Apollo Global Management has adopted a formal process to screen every new software investment for the risk that artificial intelligence could render a business less valuable or obsolete. The approach, designed to address investor concern about rapid technological change, centers on a categorical framework that assesses software companies by how susceptible they are to AI disruption.
Rob Bittencourt, Apollo's head of thematic investing, said the firm developed the risk assessment model last year. The framework divides the software universe into roughly 12 to 14 categories, then ranks those categories according to the degree of vulnerability each faces from AI-driven automation and platform change.
"We also went through our existing portfolio and overlaid that framework on top of our existing portfolio last year to determine where we might want to move on and minimize our risk," Bittencourt said on a Bloomberg Intelligence podcast published Thursday. The overlay exercise was aimed at spotting positions where the firm might reduce exposure or rethink strategy in light of the framework's findings.
Bittencourt characterized recent AI advances as "probably the most profound platform shift that the industry has ever faced." He said firms whose workflows can be replicated or managed by AI are the most exposed. As an example, he pointed to data visualization as a category where tasks can be readily automated, increasing the chance of disruption.

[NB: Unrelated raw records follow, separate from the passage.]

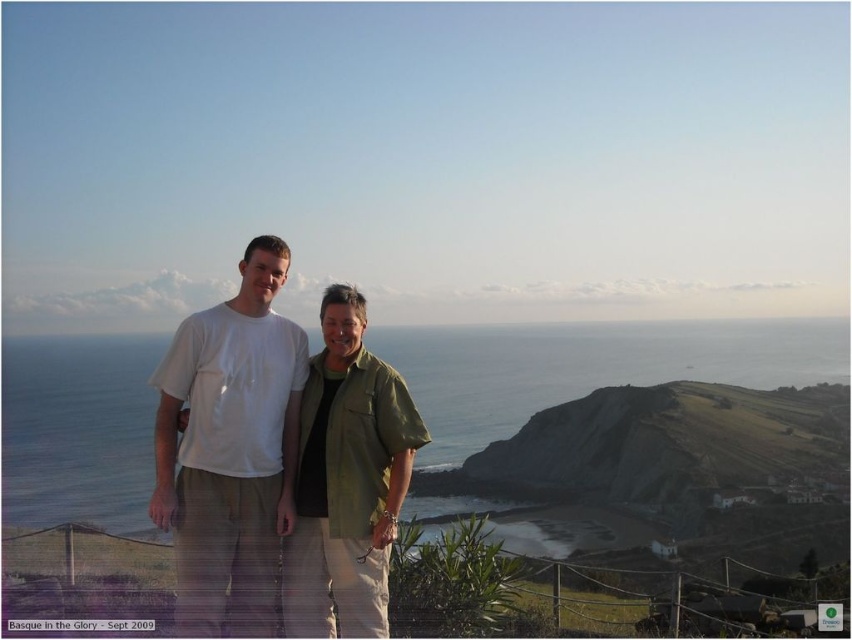
Is blue water at center wider than green fabric shirt at center?

Correct, the width of blue water at center exceeds that of green fabric shirt at center.

This screenshot has width=852, height=640. Describe the element at coordinates (588, 368) in the screenshot. I see `blue water at center` at that location.

The image size is (852, 640). Find the location of `blue water at center`. blue water at center is located at coordinates (588, 368).

Is point (281, 396) less distant than point (378, 529)?

No, it is not.

Which is above, white cotton shirt at center or green fabric shirt at center?

Positioned higher is white cotton shirt at center.

Is point (285, 372) closer to camera compared to point (347, 426)?

No.

Find the location of a particular element. This screenshot has width=852, height=640. white cotton shirt at center is located at coordinates (231, 449).

Who is lower down, blue water at center or white cotton shirt at center?

Positioned lower is blue water at center.

Is point (101, 346) closer to viewer compared to point (248, 481)?

No, (101, 346) is further to viewer.

Find the location of `blue water at center`. blue water at center is located at coordinates (588, 368).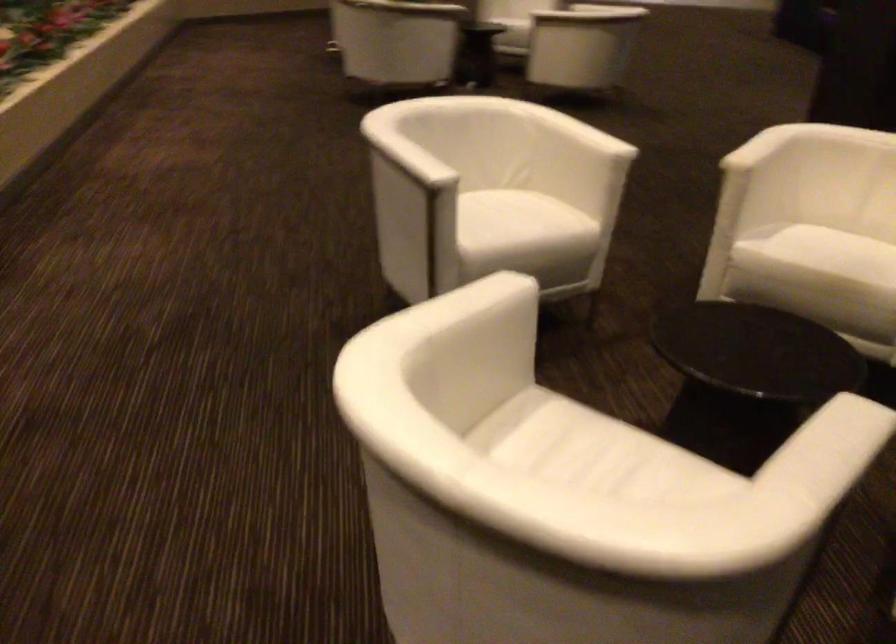
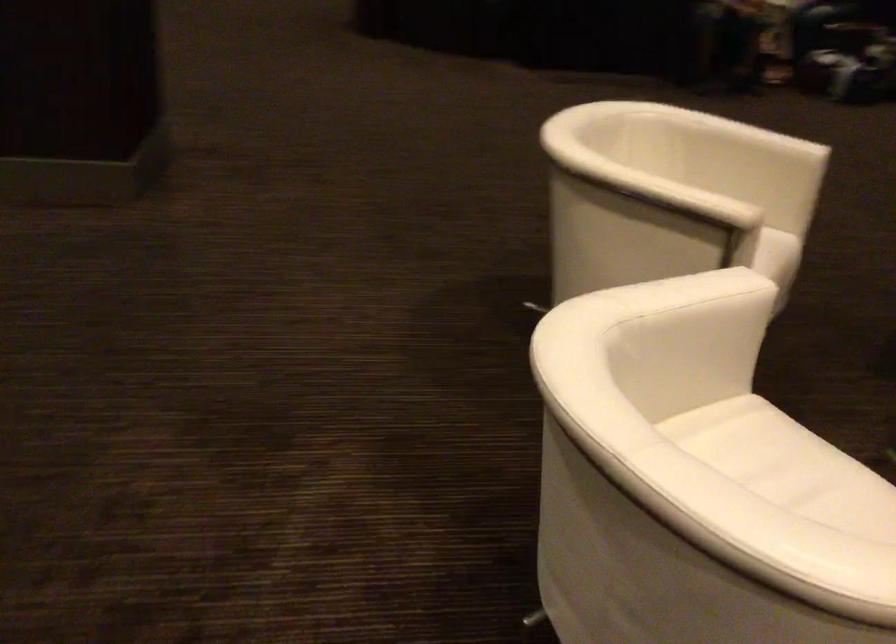
Where in the second image is the point corresponding to (x=753, y=146) from the first image?

(675, 194)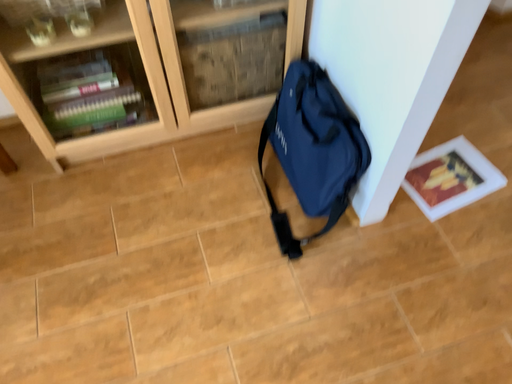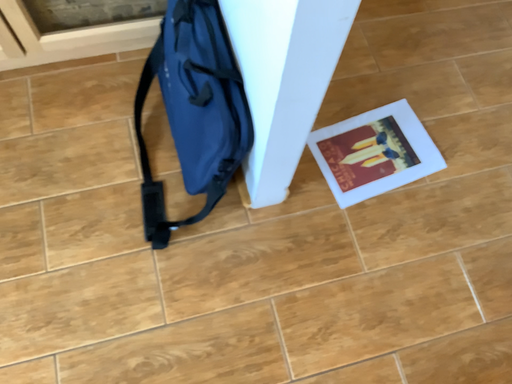
Question: How did the camera likely rotate when shooting the video?

Choices:
 (A) rotated upward
 (B) rotated downward

Answer: (B)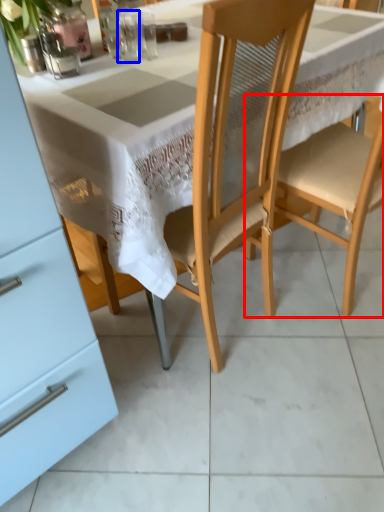
Question: Which of the following is the closest to the observer, chair (highlighted by a red box) or tableware (highlighted by a blue box)?

Choices:
 (A) chair
 (B) tableware

Answer: (A)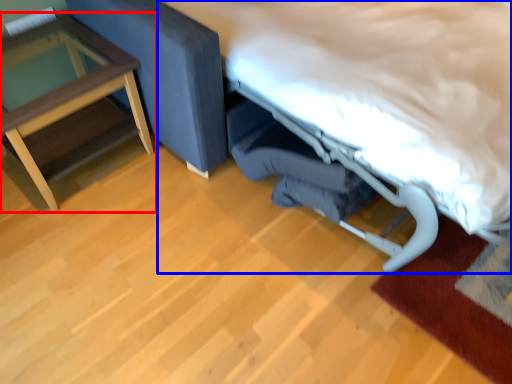
Question: Which point is further to the camera, table (highlighted by a red box) or bed (highlighted by a blue box)?

Choices:
 (A) table
 (B) bed

Answer: (A)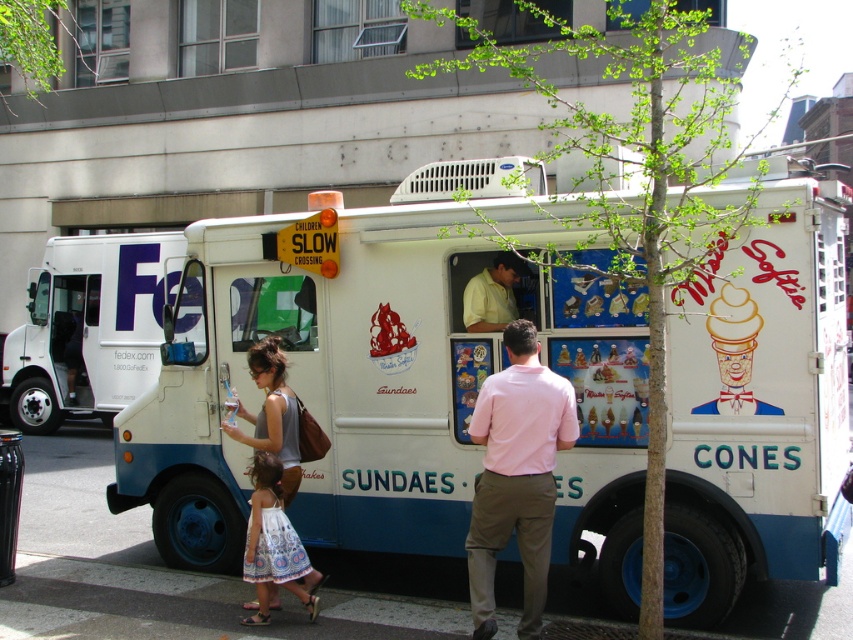
Question: Estimate the real-world distances between objects in this image. Which object is farther from the white matte ice cream truck at center?

Choices:
 (A) matte gray tank top at center
 (B) yellow matte shirt at center
 (C) pink cotton shirt at center
 (D) white printed dress at lower center

Answer: (D)

Question: Is pink cotton shirt at center thinner than white printed dress at lower center?

Choices:
 (A) no
 (B) yes

Answer: (A)

Question: In this image, where is white matte ice cream truck at center located relative to yellow matte shirt at center?

Choices:
 (A) right
 (B) left

Answer: (B)

Question: Which of the following is the farthest from the observer?

Choices:
 (A) (573, 278)
 (B) (544, 474)

Answer: (A)

Question: Can you confirm if white matte ice cream truck at center is positioned above yellow matte shirt at center?

Choices:
 (A) no
 (B) yes

Answer: (A)

Question: Among these objects, which one is nearest to the camera?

Not all sectors, however, are assessed as equally exposed. Apollo identified areas considered more insulated from AI risk. Healthcare, Bittencourt said, faces significant regulatory constraints that can slow the adoption of AI across industry participants and thus provide a degree of protection for businesses in that sector.
Apollo's move mirrors steps taken at other asset managers grappling with the same investor worries. The article noted that investor concern over concentrated software exposure has pressured equity prices and triggered outflows from the private credit market, which the piece describes as a $1.8 trillion industry. In April, Ares Management hired an external consultant to review software-focused holdings in its largest publicly traded private credit fund. Blackstone and Blue Owl have carried out internal examinations of their software-related investments.
Beyond the framework itself, Bittencourt posed a strategic question for management teams: "Are they acting and articulating a strategic vision that has enough urgency that reflects the pace of change that’s occurring in the underlying technology?" That line of inquiry signals that Apollo is evaluating not just product vulnerability but also leadership response and strategic planning when judging potential investments.
By placing every new software opportunity through a standardized AI-risk lens and revisiting existing positions, Apollo aims to align investment selection and portfolio management with a view of technological change that the firm regards as accelerating.